→ **THE PROBLEM**
Could you return the data that follows exactly, minus the images?

→ **AVAILABLE DATA**
========

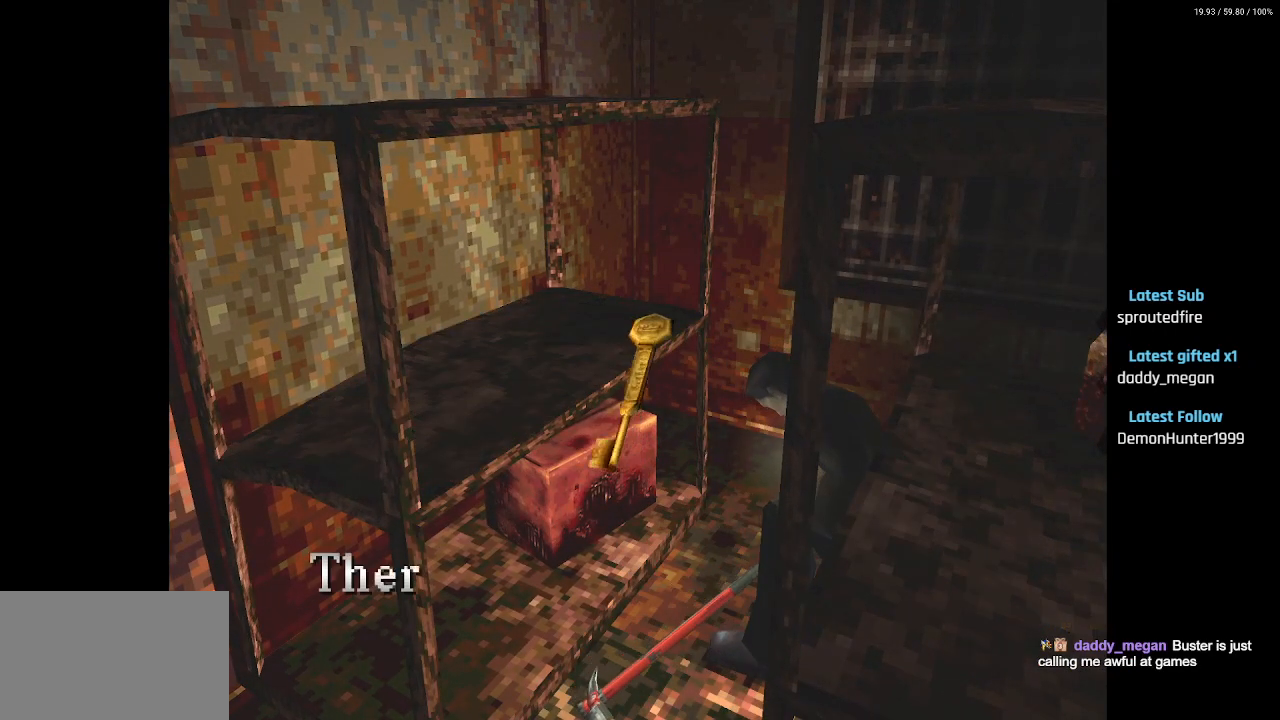
{"buttons": [], "left_stick": "center", "right_stick": "center", "events": [[67, "CROSS", "up"], [383, "CROSS", "down"], [483, "CROSS", "up"]]}
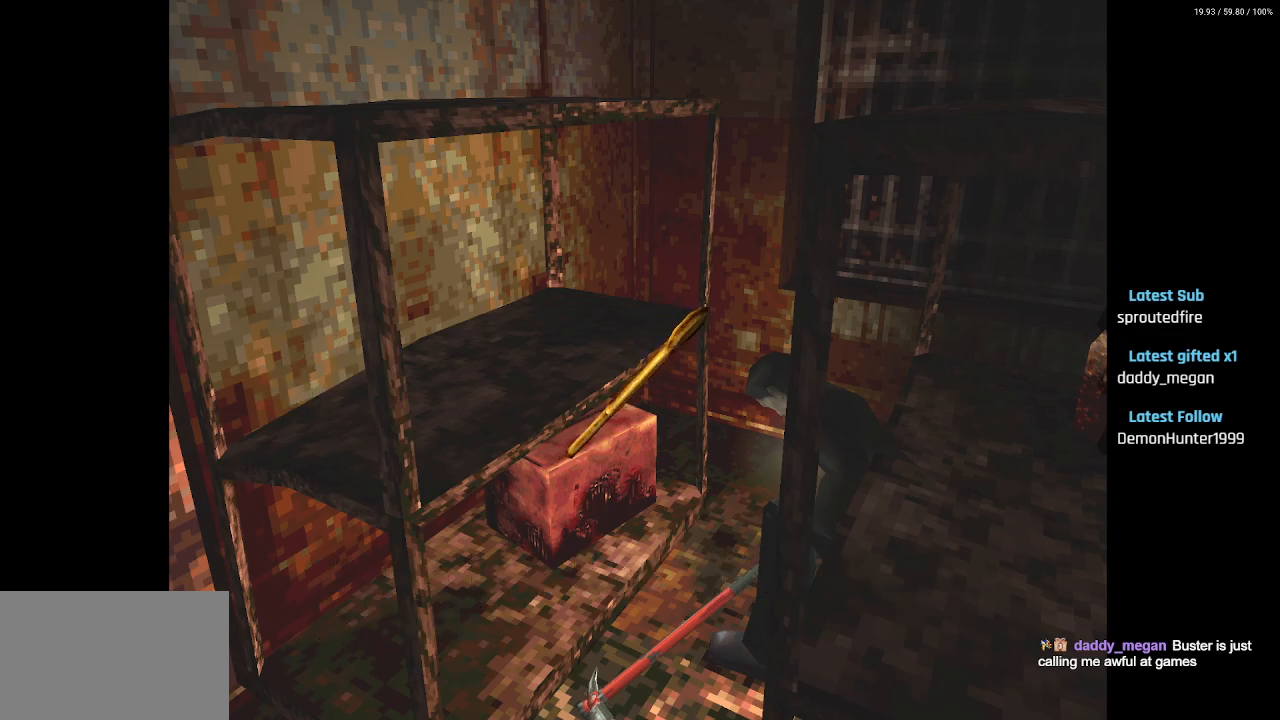
{"buttons": [], "left_stick": "center", "right_stick": "center", "events": []}
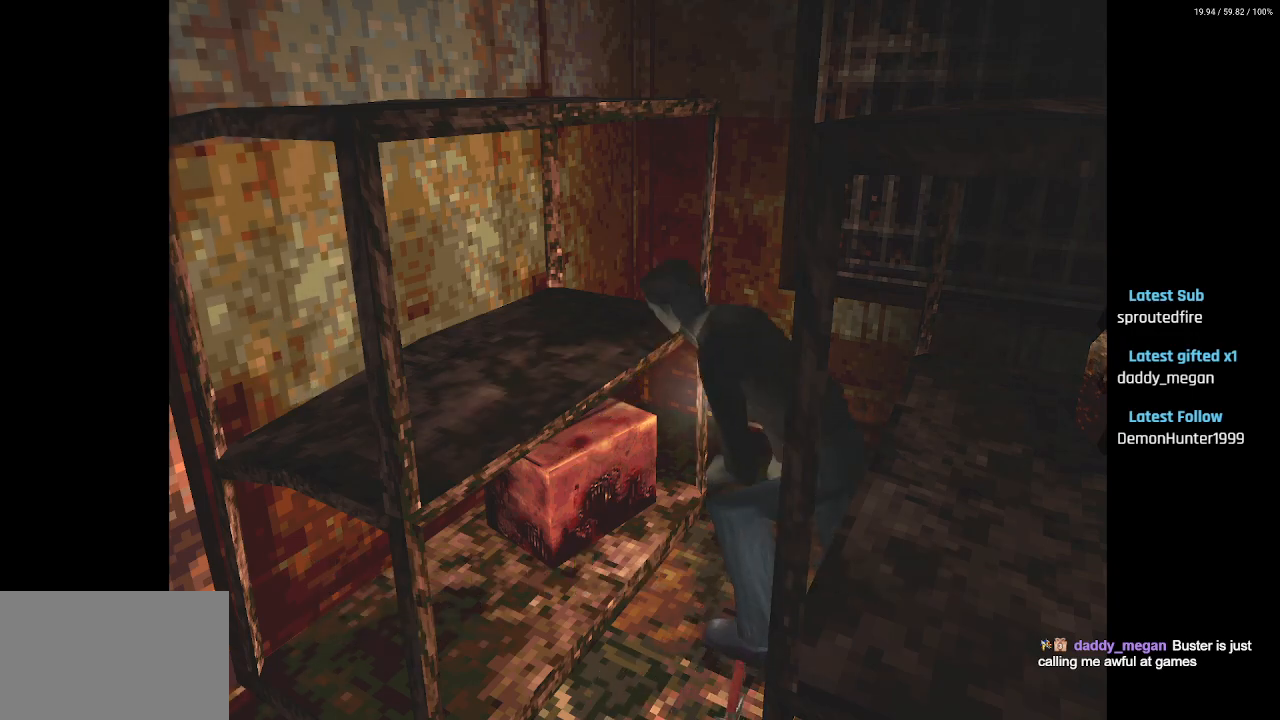
{"buttons": [], "left_stick": "center", "right_stick": "center", "events": []}
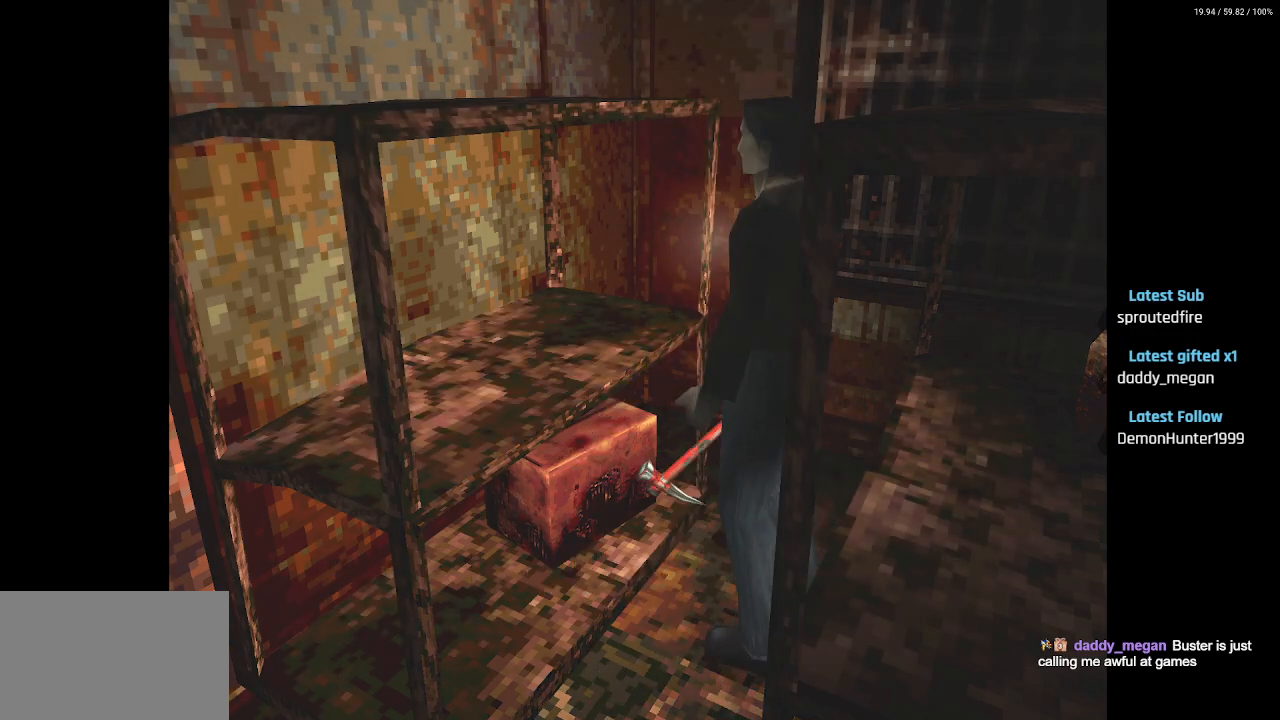
{"buttons": [], "left_stick": "center", "right_stick": "center", "events": []}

========

→ **TASK SOLUTION**
{"buttons": [], "left_stick": "center", "right_stick": "center", "events": [[67, "CROSS", "up"], [383, "CROSS", "down"], [483, "CROSS", "up"]]}
{"buttons": [], "left_stick": "center", "right_stick": "center", "events": []}
{"buttons": [], "left_stick": "center", "right_stick": "center", "events": []}
{"buttons": [], "left_stick": "center", "right_stick": "center", "events": []}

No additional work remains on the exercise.